* THE INPUT:
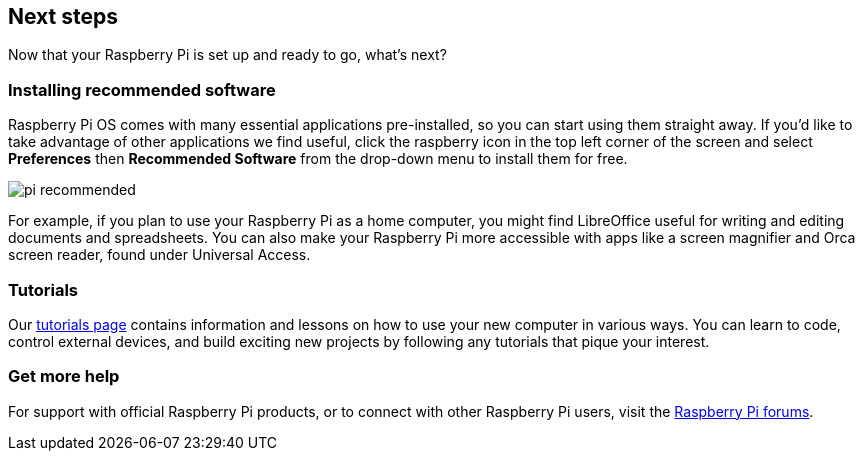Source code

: == Next steps

Now that your Raspberry Pi is set up and ready to go, what's next?

=== Installing recommended software

Raspberry Pi OS comes with many essential applications pre-installed, so you can start using them straight away. If you'd like to take advantage of other applications we find useful, click the raspberry icon in the top left corner of the screen and select *Preferences* then *Recommended Software* from the drop-down menu to install them for free.

image::images/pi_recommended.png[]

For example, if you plan to use your Raspberry Pi as a home computer, you might find LibreOffice useful for writing and editing documents and spreadsheets. You can also make your Raspberry Pi more accessible with apps like a screen magnifier and Orca screen reader, found under Universal Access.

=== Tutorials

Our https://www.raspberrypi.com/tutorials/[tutorials page] contains information and lessons on how to use your new computer in various ways. You can learn to code, control external devices, and build exciting new projects by following any tutorials that pique your interest.

=== Get more help

For support with official Raspberry Pi products, or to connect with other Raspberry Pi users, visit the https://forums.raspberrypi.com/[Raspberry Pi forums].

* YOUR TASK: Output the data exactly. Leave every picture out.

* OUTPUT:
Source code

: == Next steps

Now that your Raspberry Pi is set up and ready to go, what's next?

=== Installing recommended software

Raspberry Pi OS comes with many essential applications pre-installed, so you can start using them straight away. If you'd like to take advantage of other applications we find useful, click the raspberry icon in the top left corner of the screen and select *Preferences* then *Recommended Software* from the drop-down menu to install them for free.

image::images/pi_recommended.png[]

For example, if you plan to use your Raspberry Pi as a home computer, you might find LibreOffice useful for writing and editing documents and spreadsheets. You can also make your Raspberry Pi more accessible with apps like a screen magnifier and Orca screen reader, found under Universal Access.

=== Tutorials

Our https://www.raspberrypi.com/tutorials/[tutorials page] contains information and lessons on how to use your new computer in various ways. You can learn to code, control external devices, and build exciting new projects by following any tutorials that pique your interest.

=== Get more help

For support with official Raspberry Pi products, or to connect with other Raspberry Pi users, visit the https://forums.raspberrypi.com/[Raspberry Pi forums].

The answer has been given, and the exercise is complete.